══ Excerto do documento

Cria um score escorreito, mas que soa a reciclagem do criado para “Rambo”. Para o que se acredita ser o filme final da saga, Tyler deveria ter-se empenhado mais e procurado fazer algo ao nível do que Jerry Goldmsith compôs para “First Blood”. O score de Tyler traduz bem o dinamismo actioner e violento da trama, mas faltou algo mais intimista e sentimental.
Adrian Grunberg confirma o jeito para o actioner, como se viu no divertido e incorrecto “Get the Gringo” (2012). Cria um filme “sujo” e “incorrecto”, divertindo-se com a gore fest. Infelizmente não vemos alguma da criatividade mostrada nessa pérola com Mel Gibson.
Sylvester Stallone nasceu para ser Rambo. Aqui volta a mostrar porquê. Sly sabe traduzir o peso da idade (e da vida) sobre o personagem, sabe transmitir a dor do herói e continua em grande como action hero.
Paz Vega, Yvette Monreal e Adriana Barraza criam boa empatia emocional com Sly. Paz está algo desperdiçada (o que se lamenta, pois a sua personagem também traz uma tragédia pessoal).
Óscar Jaenada e Sergio Peris-Mencheta conseguem ser odiosos como vilões. O filme empurra-os para os mexicanos mauzões típicos e a dupla mostra capacidade para uma relação mais complexa.
É O Adeus que Rambo merecia e que os fãs queriam? Não.
É Um Final correcto para Rambo e para a saga? Sim.
Termina-se com um encerrar de círculo de vida de Rambo, onde se ilustra a sua incapacidade de fuga à guerra, violência e morte; onde se mostra a sua impossibilidade de ter uma vida em paz, a presença de uma família e uma estadia num lar; onde se confirma a sua solidão, dor e raiva.

════

* [Trabalho pedido]
a) Indique todos os títulos de filmes que a crítica a Rambo apresenta entre aspas.
b) Transcreva da crítica a Rambo o trecho entre "Adrian Grunberg confirma" e "fãs queriam? Não.", inclusive.

══ Secção de dados

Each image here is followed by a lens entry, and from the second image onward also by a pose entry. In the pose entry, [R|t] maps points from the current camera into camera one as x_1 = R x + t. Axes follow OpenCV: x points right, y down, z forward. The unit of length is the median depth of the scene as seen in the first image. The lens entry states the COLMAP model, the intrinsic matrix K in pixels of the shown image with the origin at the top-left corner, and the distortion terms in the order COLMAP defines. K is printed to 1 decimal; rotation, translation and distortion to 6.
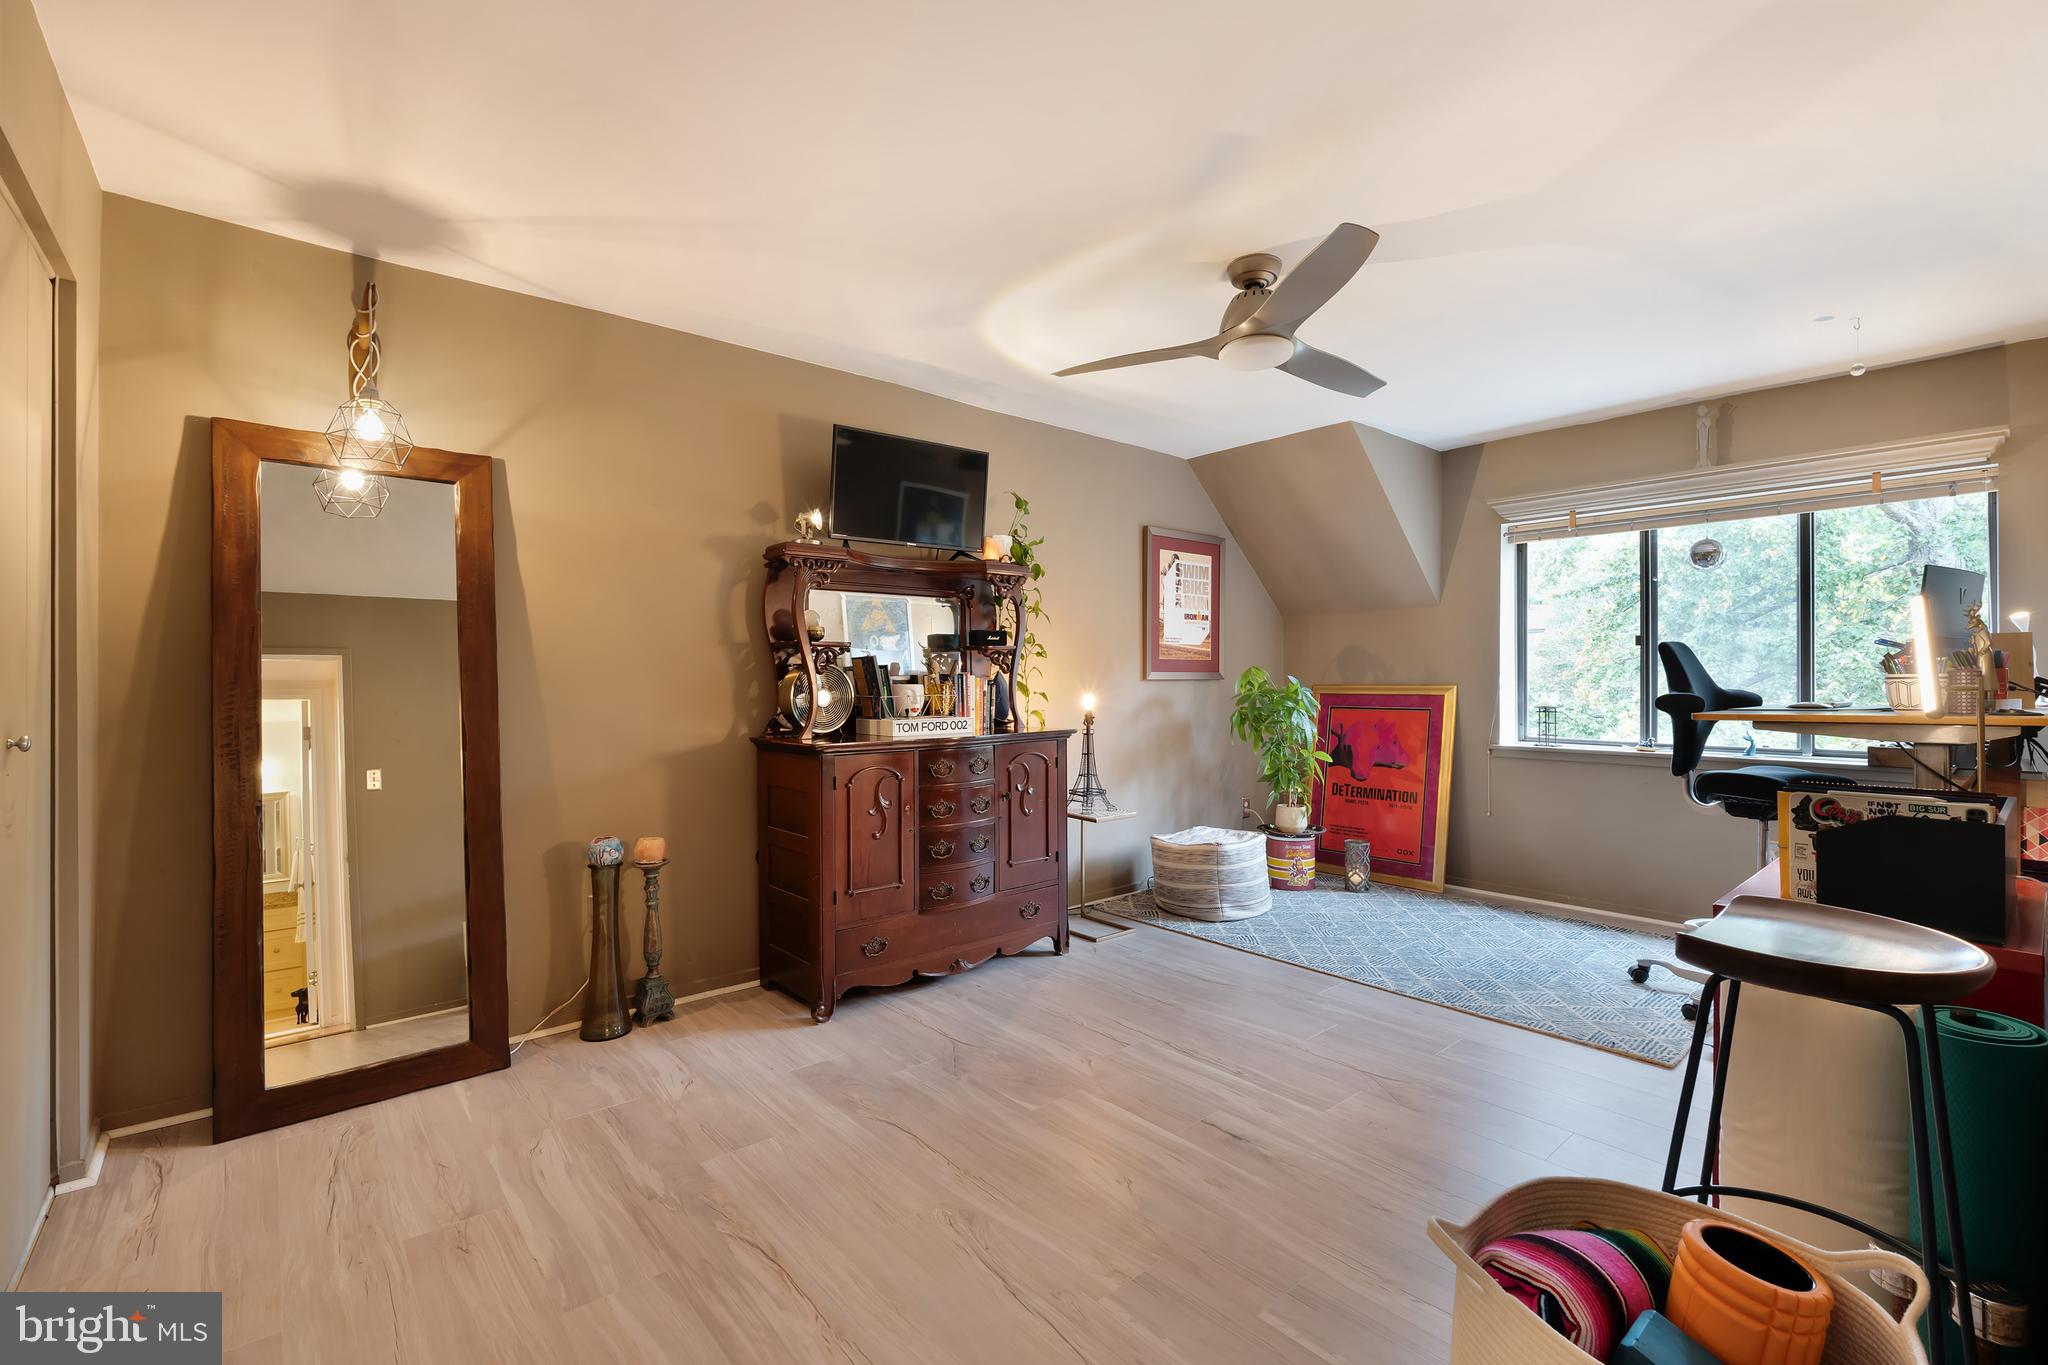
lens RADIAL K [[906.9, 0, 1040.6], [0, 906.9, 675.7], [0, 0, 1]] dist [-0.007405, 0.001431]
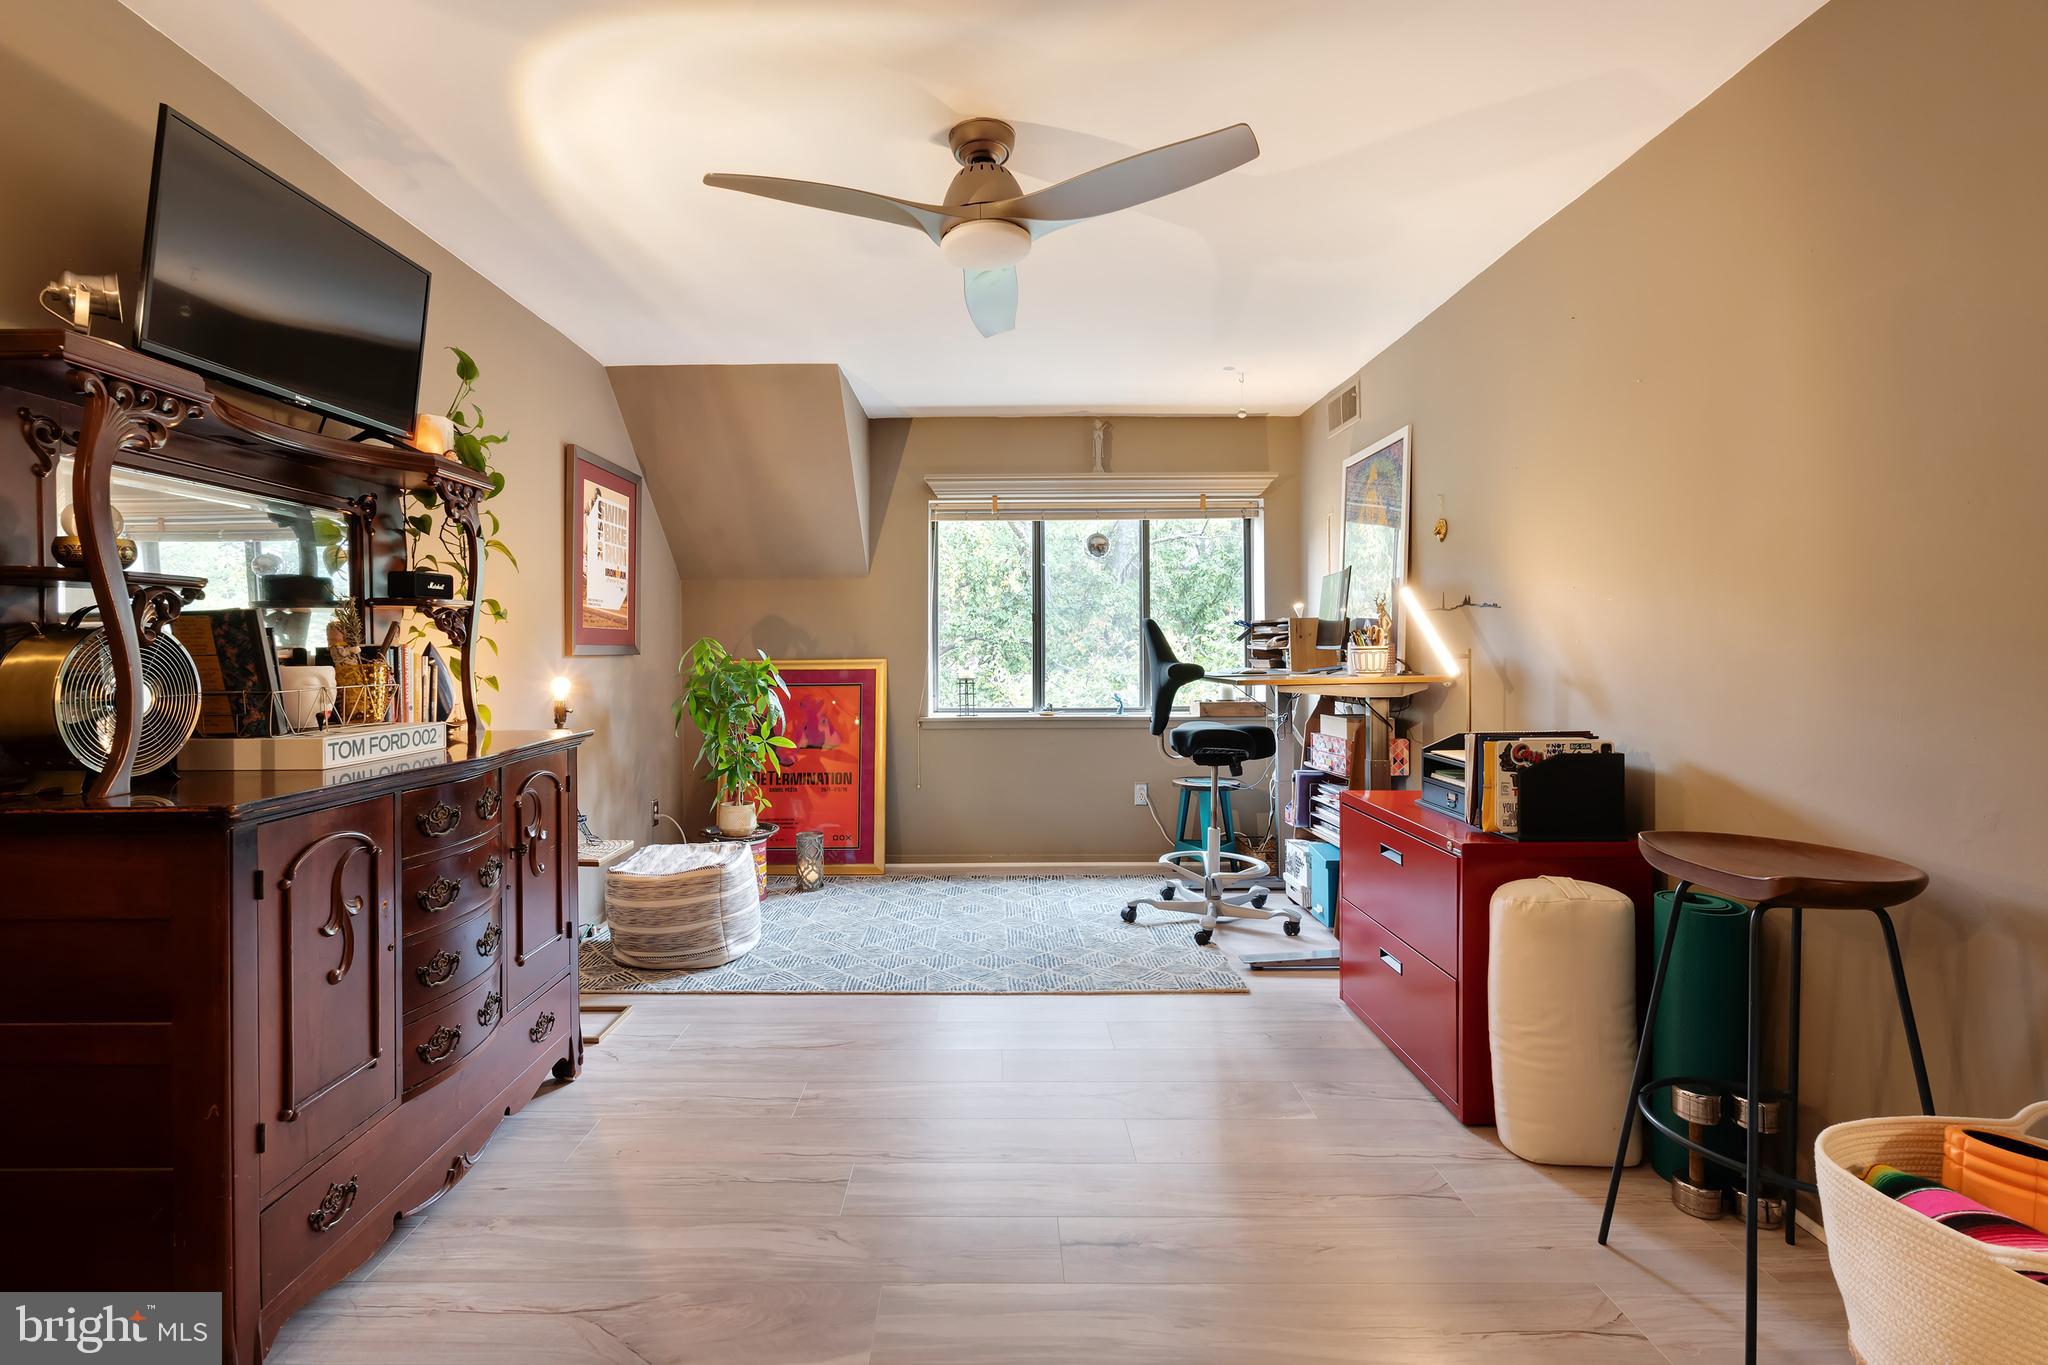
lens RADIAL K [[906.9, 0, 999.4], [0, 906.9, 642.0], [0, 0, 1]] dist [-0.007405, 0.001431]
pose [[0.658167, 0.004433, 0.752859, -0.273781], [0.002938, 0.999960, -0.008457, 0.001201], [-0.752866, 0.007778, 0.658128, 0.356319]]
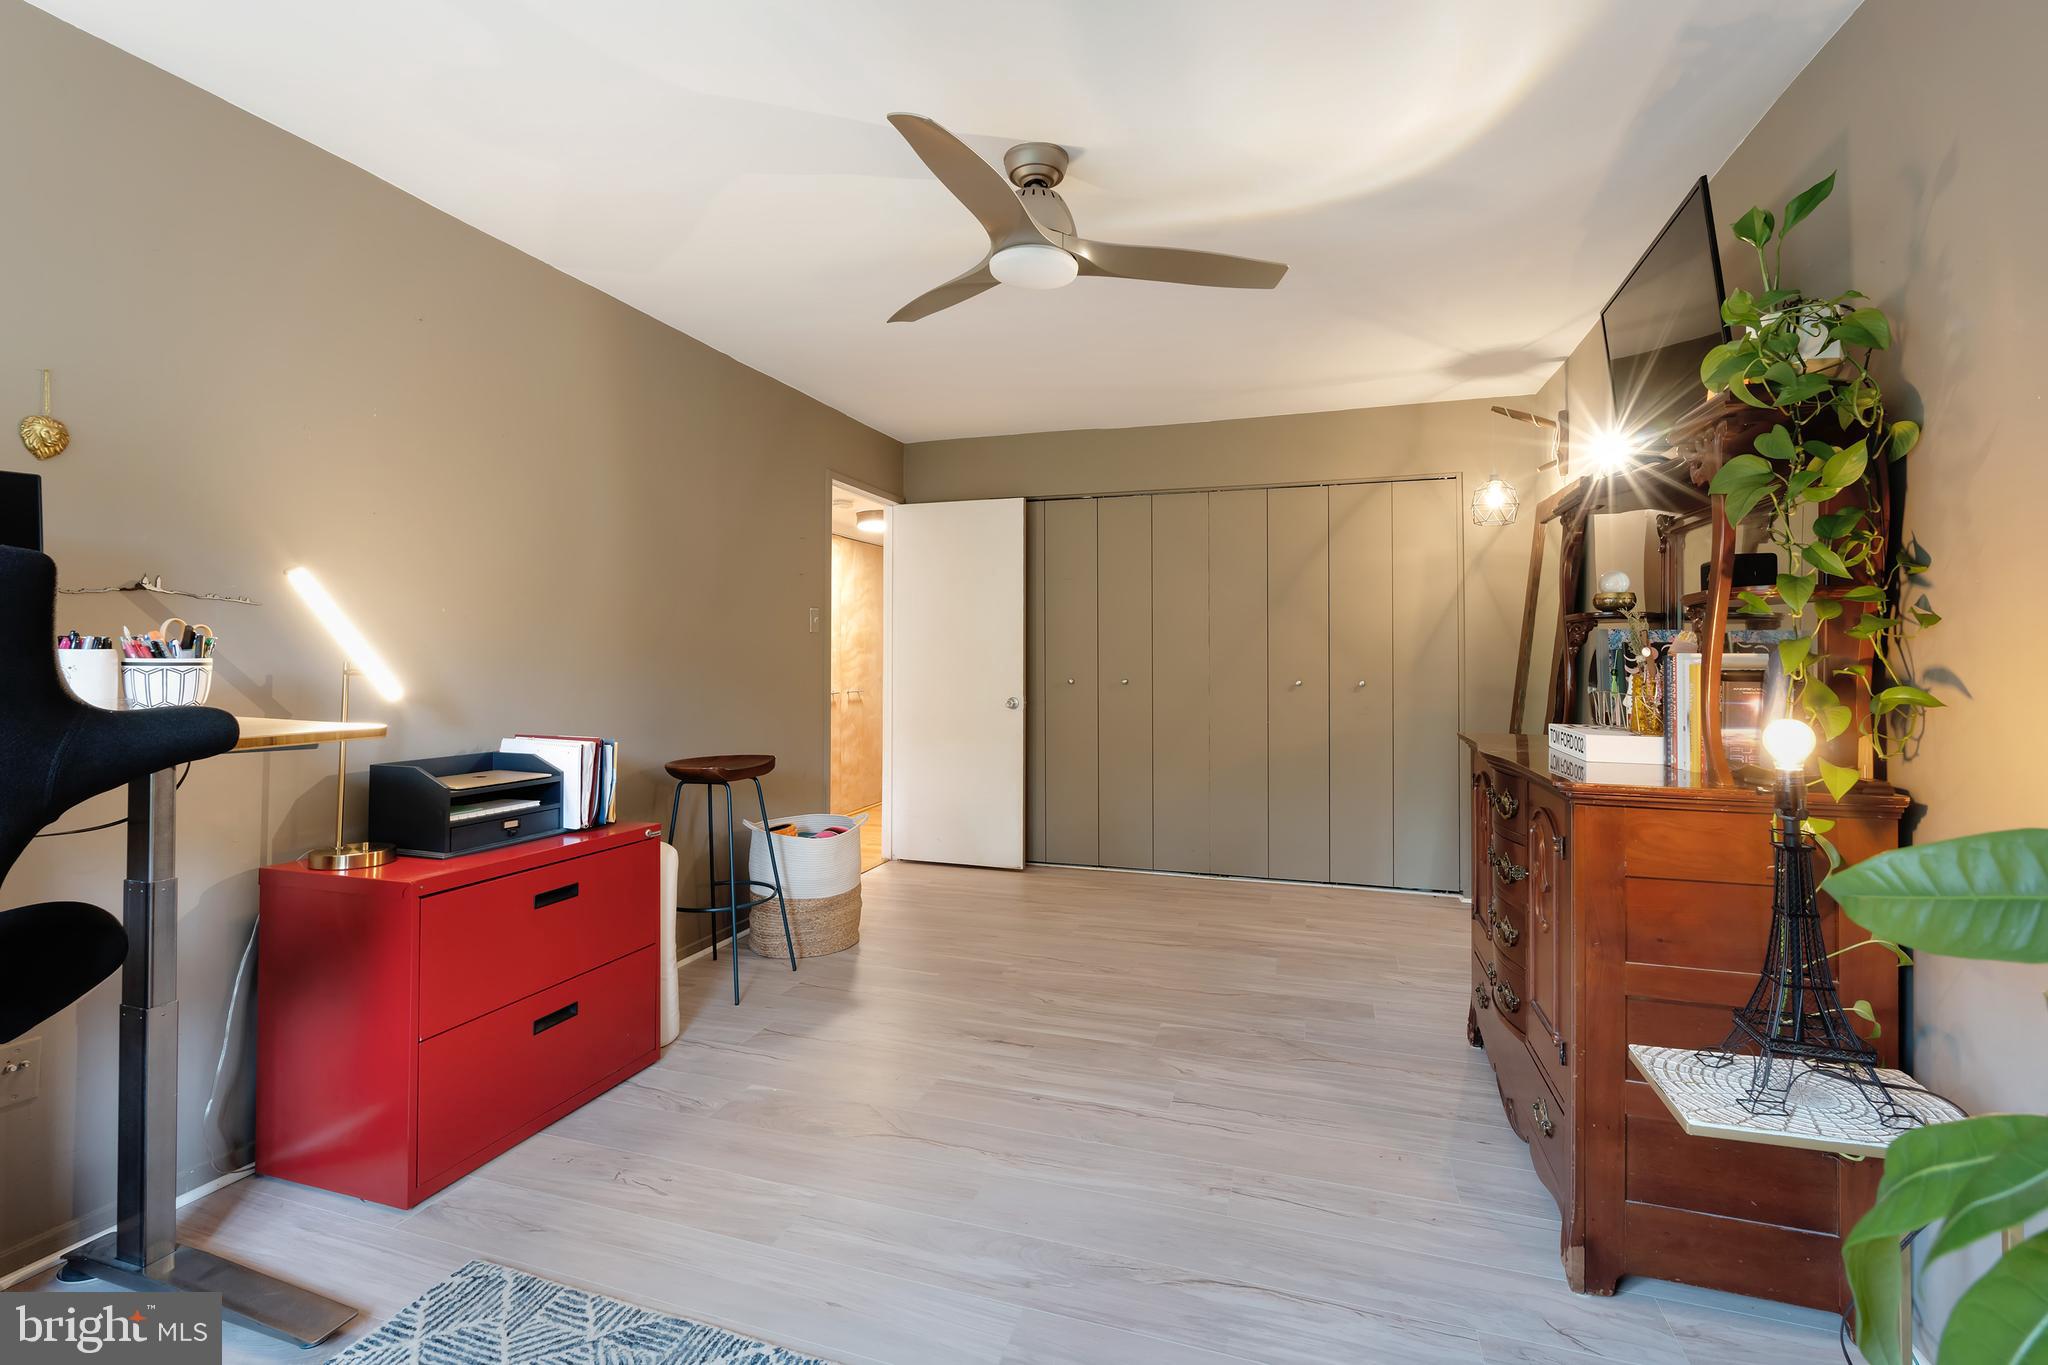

════

* [Respostas das atividades]
a) “Rambo”, “First Blood” e “Get the Gringo”.

b)
Adrian Grunberg confirma o jeito para o actioner, como se viu no divertido e incorrecto “Get the Gringo” (2012). Cria um filme “sujo” e “incorrecto”, divertindo-se com a gore fest. Infelizmente não vemos alguma da criatividade mostrada nessa pérola com Mel Gibson.
Sylvester Stallone nasceu para ser Rambo. Aqui volta a mostrar porquê. Sly sabe traduzir o peso da idade (e da vida) sobre o personagem, sabe transmitir a dor do herói e continua em grande como action hero.
Paz Vega, Yvette Monreal e Adriana Barraza criam boa empatia emocional com Sly. Paz está algo desperdiçada (o que se lamenta, pois a sua personagem também traz uma tragédia pessoal).
Óscar Jaenada e Sergio Peris-Mencheta conseguem ser odiosos como vilões. O filme empurra-os para os mexicanos mauzões típicos e a dupla mostra capacidade para uma relação mais complexa.
É O Adeus que Rambo merecia e que os fãs queriam? Não.